Gedenkfeier in Mosbach

Für die Opfer - gegen das Vergessen

Gedenkfeier zur Reichspogromnacht auf dem Synagogenplatz erinnerte an fünf ermordete Bewohner der Johannes-Diakonie

12.11.2017 UPDATE: 13.11.2017 06:00 Uhr 1 Minute, 59 Sekunden

Die Opfer des unmenschlichen Euthanasie-Programms der Nationalsozialisten standen im Mittelpunkt der Gedenkfeier zur Reichspogromnacht auf dem Mosbacher Synagogenplatz. Foto: Pia Geimer

Von Pia Geimer

Mosbach. Im Mittelpunkt der diesjährigen Gedenkfeier anlässlich der schändlichen Pogromnacht am 9. November 1938 standen die fünf jüdischen Bewohnerinnen und Bewohner der Johannes-Diakonie, die im September 1940 zusammen mit weiteren 213 Bewohnern Opfer des unmenschlichen Euthanasie-Programms der Nationalsozialisten wurden.

Am Freitagabend fand unter Anteilnahme der Bevölkerung auf dem Synagogenplatz eine Feierstunde statt, die in diesem Jahr die Mosbacher Arbeitsgemeinschaft Christlicher Kirchen ausgerichtet hatte. Als Mitwirkende stellten Pfarrer Richard Lallathin, Ursula Ziegler, Ludwig Krämer und Martin Reiland abwechselnd die Lebensgeschichten der fünf ermordeten jüdischen Mitbürger vor, soweit man diese noch hatte rekonstruieren können. Die musikalische Gestaltung lag bei Peter Bechtold und seinen Musikern vom Singkreis der Johannes-Diakonie, Johann Scheffel und Roman Eustachi, die die Feier mit einem anrührenden "Kyrie, erbarm dich, Herr" eröffneten.

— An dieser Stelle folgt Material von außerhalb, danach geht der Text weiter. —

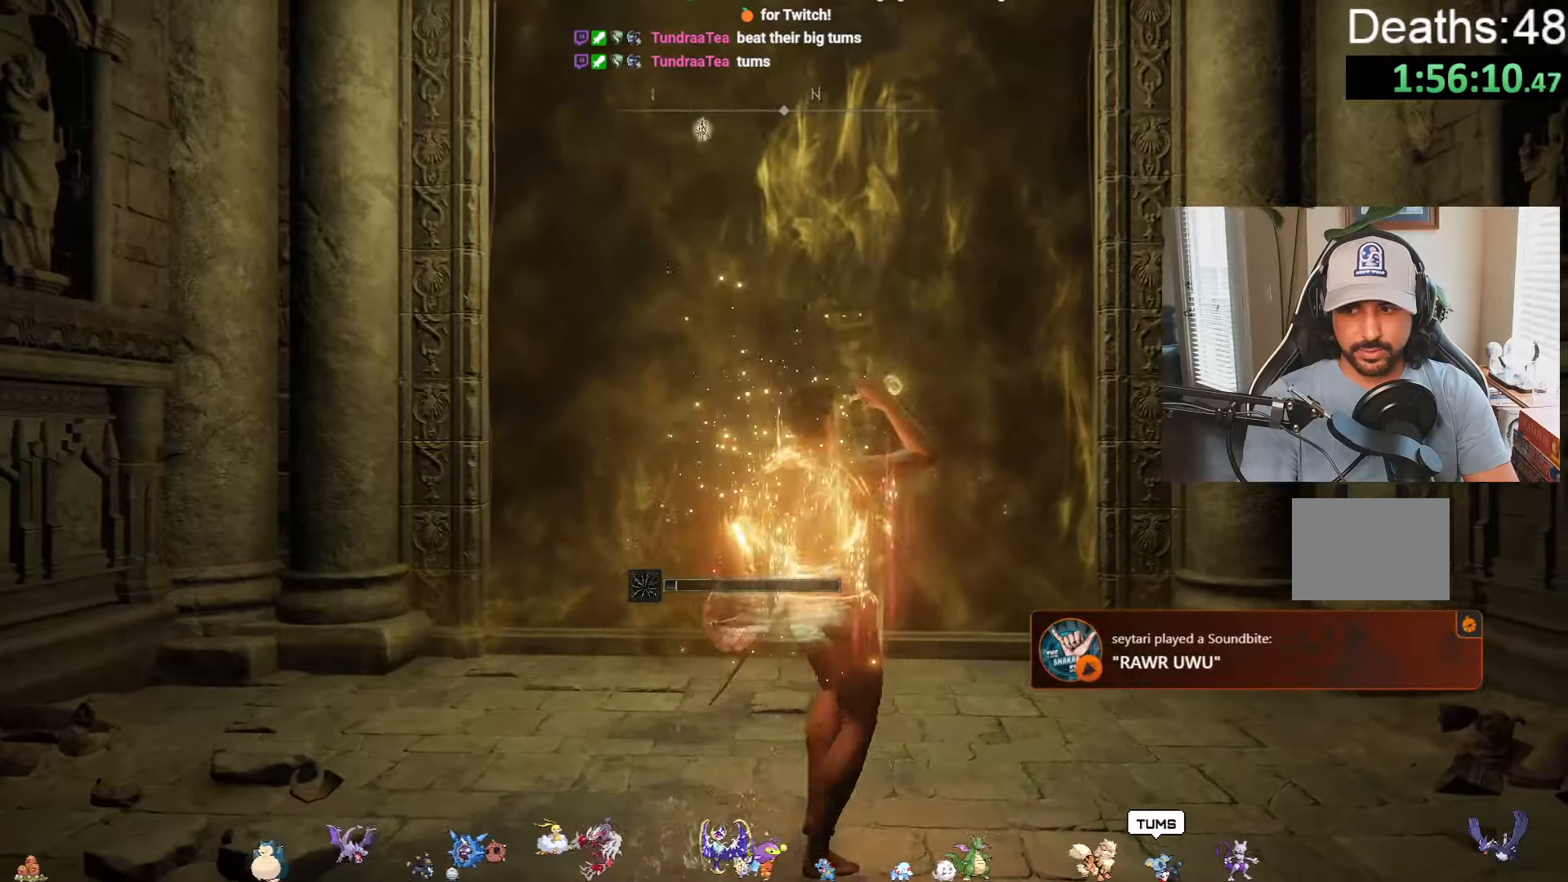
{"buttons": [], "left_stick": "down-right", "right_stick": "center", "events": [[84, "left_stick", "up-left"], [300, "left_stick", "down"], [400, "left_stick", "down-right"]]}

Eines der gewichtigsten Worte des Alten Testaments sei das hebräische Wort "zakar" - "erinnert euch, gedenkt!" -, erklärte Richard Lallathin in seiner Ansprache. Dieses Gedenken zum Beispiel an den Auszug aus der Knechtschaft in Ägypten, spielte im jüdischen Leben immer eine wichtige Rolle und gab Hoffnung an den schwärzesten Tiefpunkten in der Geschichte dieses Volkes, zu der auch die Verfolgung durch das Terrorregime der Nationalsozialisten gehörte.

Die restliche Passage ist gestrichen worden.